Once a private in the Continental army, later a comb-maker and manager of a general store in New Haven, Connecticut, Read was only the second American composer to put out a collection of his own music (after William Billings). This work, The American Singing Book (1785), went through five printings in the years immediately following: unusually successful for its day, making him by number of printings the most popular composer in the nation.

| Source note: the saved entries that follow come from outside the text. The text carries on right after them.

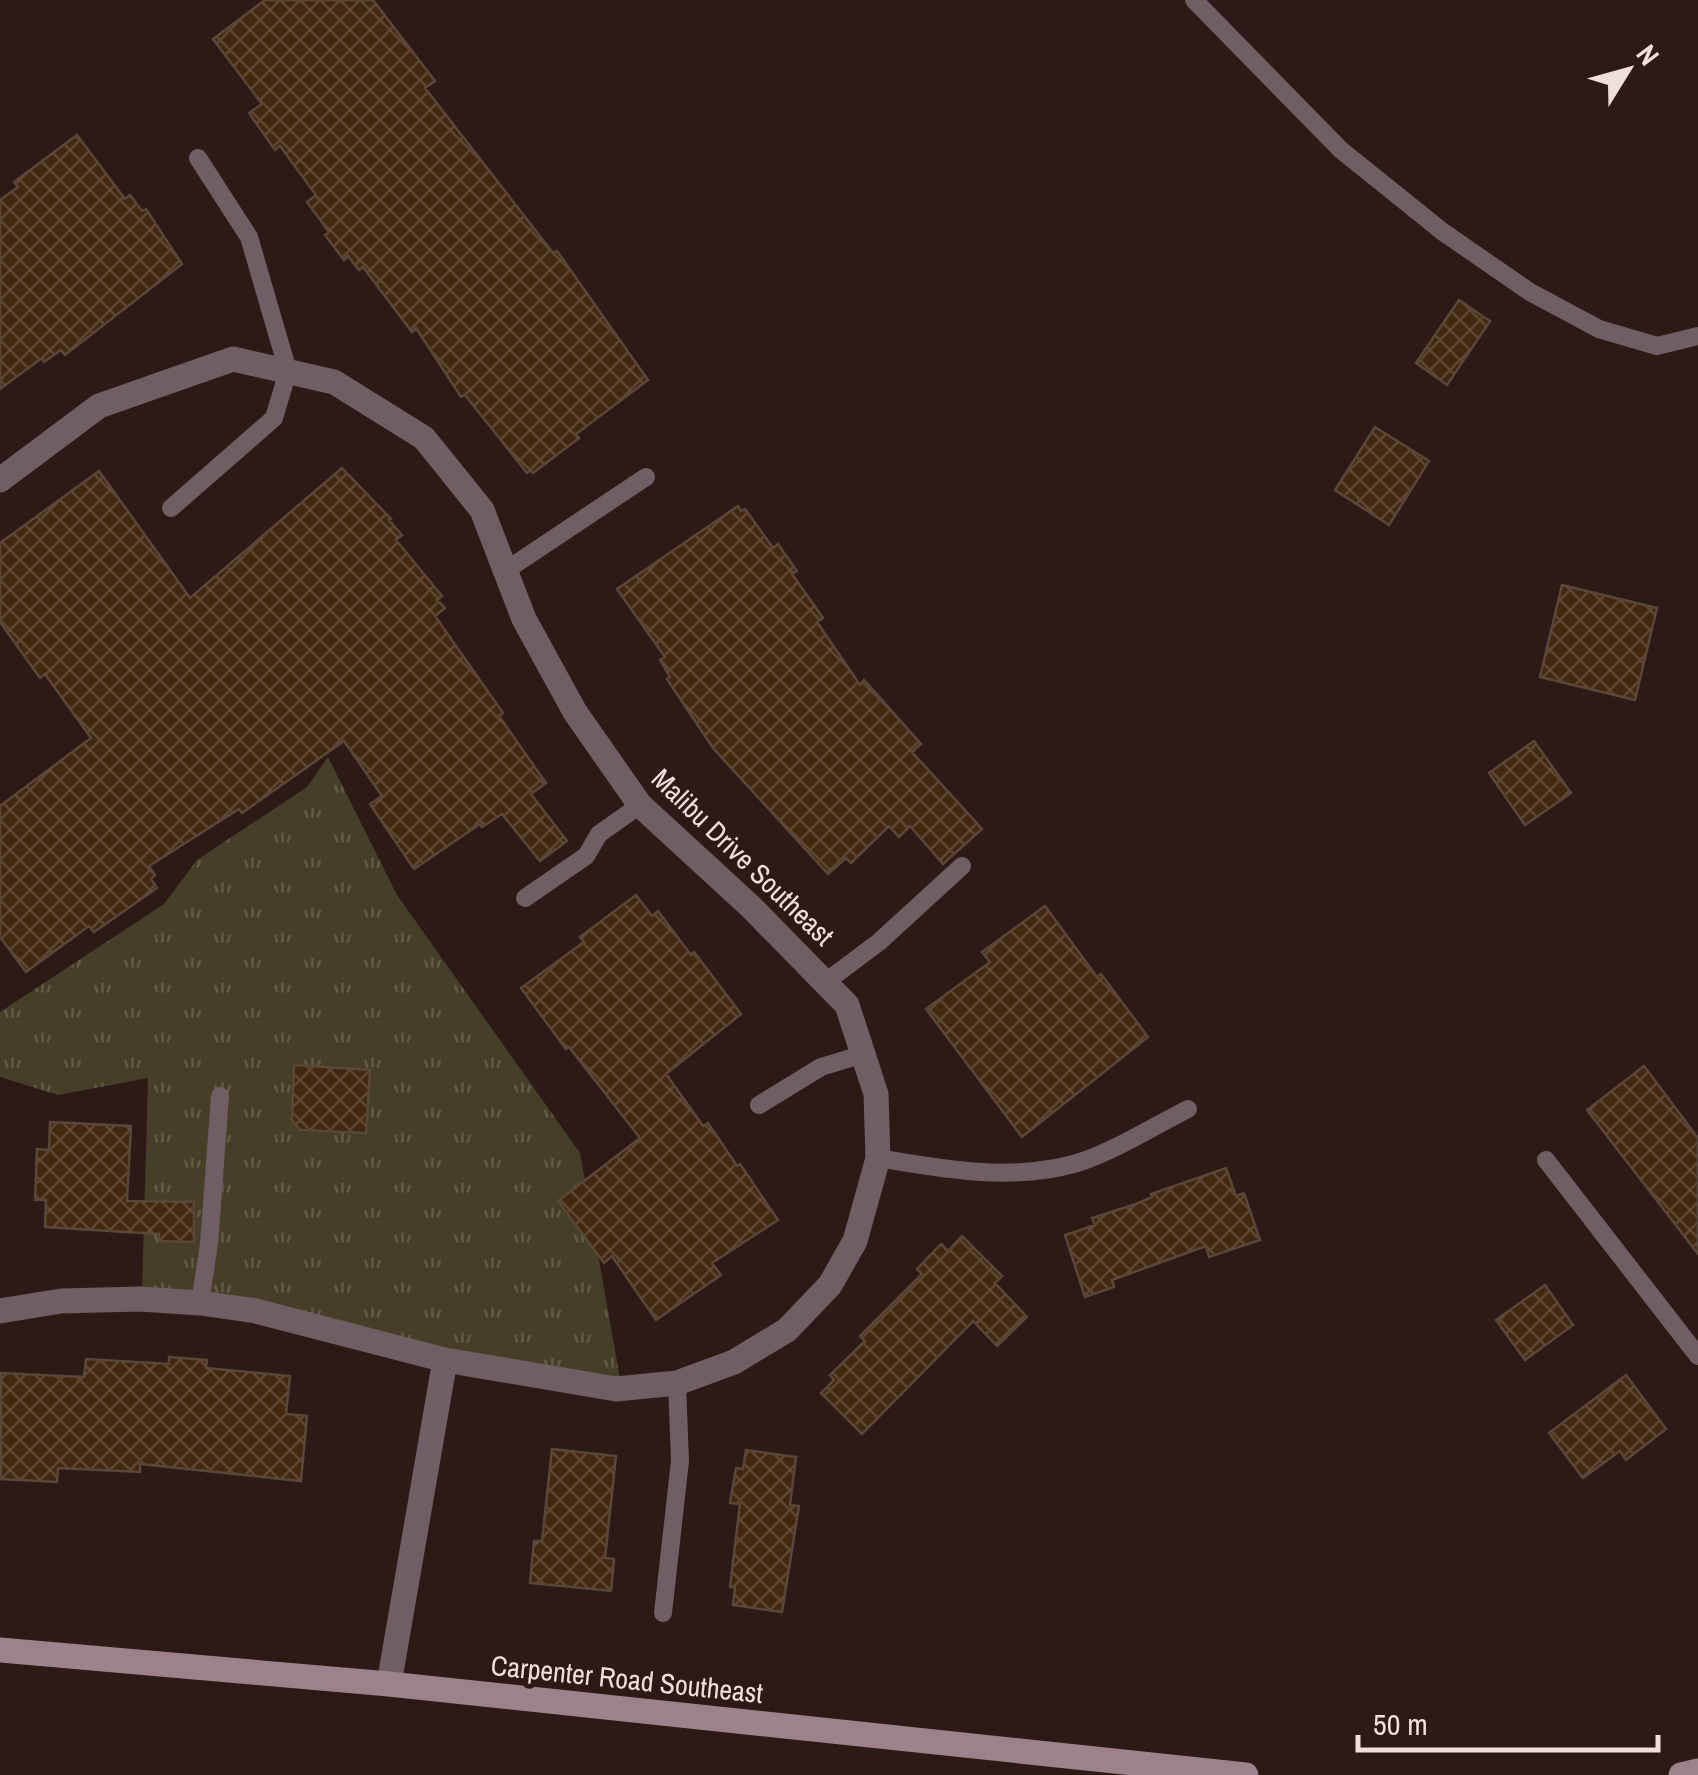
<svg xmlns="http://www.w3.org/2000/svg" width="1698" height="1775" font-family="'Archivo Narrow',sans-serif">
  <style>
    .grass { fill: url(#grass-tufts) }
    .building { fill: url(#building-cross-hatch); stroke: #594739; stroke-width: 2.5 }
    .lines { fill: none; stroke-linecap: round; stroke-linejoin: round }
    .service { stroke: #6f5e63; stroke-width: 18 }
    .minor { stroke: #6f5e63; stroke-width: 25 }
    .secondary { stroke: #9d818b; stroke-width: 25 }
    .labels { text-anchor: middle; stroke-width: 10; stroke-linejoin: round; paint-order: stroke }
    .street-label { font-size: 28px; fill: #efe0de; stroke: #2d1916 }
  </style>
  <defs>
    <pattern id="grass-tufts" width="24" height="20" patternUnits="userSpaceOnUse" patternTransform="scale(2.5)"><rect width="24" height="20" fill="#463f28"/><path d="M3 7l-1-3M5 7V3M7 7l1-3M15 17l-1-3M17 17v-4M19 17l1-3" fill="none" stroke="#615a47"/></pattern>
    <pattern id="building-cross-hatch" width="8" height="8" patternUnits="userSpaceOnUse" patternTransform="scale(2.5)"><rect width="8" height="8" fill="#432810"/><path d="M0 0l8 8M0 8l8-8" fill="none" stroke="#5e4732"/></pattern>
  </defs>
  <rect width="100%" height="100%" fill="#2d1916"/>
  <!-- grass -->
  <path class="grass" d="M 328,757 L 397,895 L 580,1153 L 621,1384 L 142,1293 L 148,1078 L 58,1095 L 0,1077 L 0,1012 L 164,904 L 197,860 L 307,787 Z"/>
  <!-- building -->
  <path class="building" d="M 265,0 L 373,0 L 435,81 L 425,88 L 553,253 L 557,251 L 648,380 L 576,434 L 579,438 L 533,473 L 531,470 L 527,473 L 465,395 L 461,397 L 416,328 L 412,332 L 363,267 L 359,270 L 348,256 L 344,260 L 325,235 L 329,232 L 307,202 L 316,195 L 280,146 L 275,150 L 249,113 L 262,104 L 213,39 Z
    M 77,135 L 125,199 L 130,195 L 142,211 L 146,209 L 182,264 L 65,355 L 61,350 L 44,362 L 42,358 L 0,389 L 0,200 L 18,187 L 14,182 Z
    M 1459,300 L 1490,321 L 1447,385 L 1416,363 Z
    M 1375,427 L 1429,461 L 1389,525 L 1335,490 Z
    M 342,468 L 391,519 L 389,520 L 402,535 L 396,540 L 442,596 L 437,600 L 445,608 L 435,616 L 503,713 L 499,716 L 546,783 L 531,794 L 567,841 L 540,861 L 502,814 L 482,827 L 480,824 L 414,869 L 370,804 L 382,796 L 344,741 L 242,813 L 239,809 L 149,866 L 155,875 L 151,879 L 157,888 L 94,932 L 89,926 L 26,972 L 0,937 L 0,806 L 91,738 L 45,674 L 40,678 L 0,622 L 0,543 L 99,471 L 190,598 Z
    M 738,506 L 741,511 L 745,509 L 773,548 L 778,544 L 797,571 L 792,574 L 823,618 L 817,622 L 860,685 L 864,680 L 921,744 L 912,752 L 982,829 L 943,864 L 910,826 L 899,837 L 889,826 L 851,863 L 846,858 L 828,874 L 713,748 L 667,679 L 670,677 L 660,660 L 665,657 L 617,589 Z
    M 1562,585 L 1657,608 L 1635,700 L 1540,677 Z
    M 1534,741 L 1571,793 L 1525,825 L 1489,773 Z
    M 636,895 L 652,916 L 658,911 L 691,955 L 694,952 L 741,1014 L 666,1074 L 703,1126 L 708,1123 L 737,1166 L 740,1164 L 778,1220 L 712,1263 L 721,1275 L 656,1320 L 612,1256 L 604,1263 L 558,1201 L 640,1138 L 569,1047 L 566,1049 L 521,988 L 584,942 L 580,937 Z
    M 1045,906 L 1097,977 L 1101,974 L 1148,1037 L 1022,1137 L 926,1009 L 990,962 L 982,952 Z
    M 294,1065 L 370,1070 L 366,1133 L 300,1130 L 292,1120 Z
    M 1644,1066 L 1698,1138 L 1698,1254 L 1587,1110 Z
    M 50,1122 L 131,1126 L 127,1201 L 194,1202 L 194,1242 L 159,1241 L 159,1234 L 45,1227 L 46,1200 L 35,1200 L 37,1149 L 49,1150 Z
    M 1226,1168 L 1236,1196 L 1244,1193 L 1260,1240 L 1209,1257 L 1206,1246 L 1112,1280 L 1114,1287 L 1085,1297 L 1065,1235 L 1095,1225 L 1092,1218 L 1136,1204 L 1152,1197 L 1151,1194 Z
    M 962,1236 L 1002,1276 L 995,1283 L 1027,1317 L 997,1346 L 973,1321 L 862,1434 L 821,1393 L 834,1380 L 830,1375 L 865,1341 L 860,1336 L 922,1274 L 917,1269 L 941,1244 L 948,1251 Z
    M 1545,1285 L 1573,1325 L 1525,1360 L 1496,1320 Z
    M 169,1357 L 207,1360 L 206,1368 L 290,1376 L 286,1414 L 307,1416 L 301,1481 L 140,1464 L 140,1472 L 58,1468 L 57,1482 L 1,1479 L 1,1373 L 84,1377 L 86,1359 L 169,1364 Z
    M 1626,1375 L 1666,1429 L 1626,1460 L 1620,1451 L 1583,1478 L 1549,1433 Z
    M 552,1449 L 616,1456 L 605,1558 L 614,1559 L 611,1591 L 530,1583 L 534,1541 L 542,1541 Z
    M 746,1450 L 796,1457 L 790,1505 L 799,1506 L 782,1612 L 733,1605 L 735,1587 L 730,1587 L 740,1504 L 730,1503 L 736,1468 L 743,1469 Z"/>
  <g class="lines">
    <!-- service -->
    <path class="service" d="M 1194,0 L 1341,150 L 1443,232 L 1530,292 L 1599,329 L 1657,346 L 1698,336
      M 171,508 L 274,418 L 288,371 L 249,237 L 198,158
      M 505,571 L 646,477
      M 525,898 L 586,856 L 599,834 L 640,805
      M 827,981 L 879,942 L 962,866
      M 759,1105 L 821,1067 L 864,1054
      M 878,1158 C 943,1169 1012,1182 1077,1163 C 1113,1152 1154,1126 1188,1109
      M 1546,1160 L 1698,1356
      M 200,1303 L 209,1244 L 220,1096
      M 663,1613 L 680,1461 L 677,1383"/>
    <!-- minor -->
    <path class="minor" d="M 0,480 L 99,406 L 233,359 L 334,382 L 424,438 L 482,510 L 524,619 L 575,712 L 640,805 L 751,907 L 847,1005 L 876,1094 L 878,1158 L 855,1241 L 830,1285 L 787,1330 L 734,1362 L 677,1383 L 616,1389 L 445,1360 L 256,1311 L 200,1303 L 140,1299 L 61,1301 L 0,1311
      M 389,1684 L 445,1360"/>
    <!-- secondary -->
    <path class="secondary" d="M 0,1650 L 389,1684 L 1246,1775
      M 1681,1775 L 1698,1771"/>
  </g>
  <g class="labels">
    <!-- street labels -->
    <g class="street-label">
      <text transform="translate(743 857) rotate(44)" y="10">Malibu Drive Southeast</text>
      <text transform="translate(627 1679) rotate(6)" y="10">Carpenter Road Southeast</text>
    </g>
  </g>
  <!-- north arrow -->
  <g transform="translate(1628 70) rotate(53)" stroke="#2d1916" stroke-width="8" paint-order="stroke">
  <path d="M0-8L18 38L0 25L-18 38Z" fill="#efe0de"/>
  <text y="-15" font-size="28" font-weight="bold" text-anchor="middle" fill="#efe0de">N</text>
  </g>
  <!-- scale -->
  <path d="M1358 1735v15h300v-15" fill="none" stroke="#efe0de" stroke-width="5"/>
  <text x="1373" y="1735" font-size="30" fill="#efe0de" stroke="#2d1916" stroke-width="8" paint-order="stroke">50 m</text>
</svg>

This doesn't even count the number of published compilations of Vtunes that used his works (not always with his permission); "Sherburne", a 1785 tune originally from the American Singing Book, appeared over seventy times in print before 1810.

Read made his living by compiling and publishing tunebooks himself (which often contained his original works as well), including The Columbian Harmonist (three volumes: 1793, 1794, 1795, revised 1800) and The New Haven Collection of Sacred Music (1818). An Introduction to Psalmody (1790) was not a tunebook – in fact, it contained no music whatsoever, but was rather a pamphlet to instruct aspiring composers. The first music magazine in America was published by Read as well. He and Amos Doolittle (one of whose tunebooks contained Read's first published work) produced 12 issues of The American Musical Magazine from 1786 through 1787.

Read was influenced by the practices in European music in his later years, and later repudiated the compositions in the style that he exemplified and helped define. Three of the six works of his in the 1818 New Haven Collection were "corrected" to more closely conform to European standards before reprinting in that volume; his later manuscripts are works imitating the styles of European devotional music.

Several of Read's tunes, such as "Greenwich", "Windham", and "Sherburne", are still sung in American churches; in addition to those tunes, "judgment", "Lisbon", "Russia", "Stafford", "Windham", and "Winter" appear in The Core Repertory of Early American Psalmody, a scholarly anthology of the 101 most often reprinted sacred tunes in pre-1810 America, as compiled by Richard Crawford. His work is also popular among Sacred Harp singers; eleven of his tunes appear in The Sacred Harp, 1991 Edition. During the 19th and 20th centuries, Read was one of the favorite composers performed by the Stoughton Musical Society. There are fourteen of his tunes in The Stoughton Musical Society's Centennial Collection of Sacred Music, reprinted in 1980, with a new Introduction by Roger L. Hall.

Read's surviving writings and portrait may be found today at the New Haven Museum and Historical Society in New Haven, Connecticut.

[edit] Example

"Windham" is a 1785 song by Daniel Read, and one of his best-known works.

Verse 2, 3 and 4 follow. V 2 Deny thyself and take thy cross, Is the Redeemers great command; Nature must count her gold but dross, If she would gain this heavenly land. V 3 The fearful soul that tires and faints, And walks the ways of God no more, Is but esteemed almost a saint, And makes his own destruction sure. V 4 Lord, Let not all my hopes be vain, Create my heart entirely new, Which hypocrites could ne'er attain, Which false apostates never knew.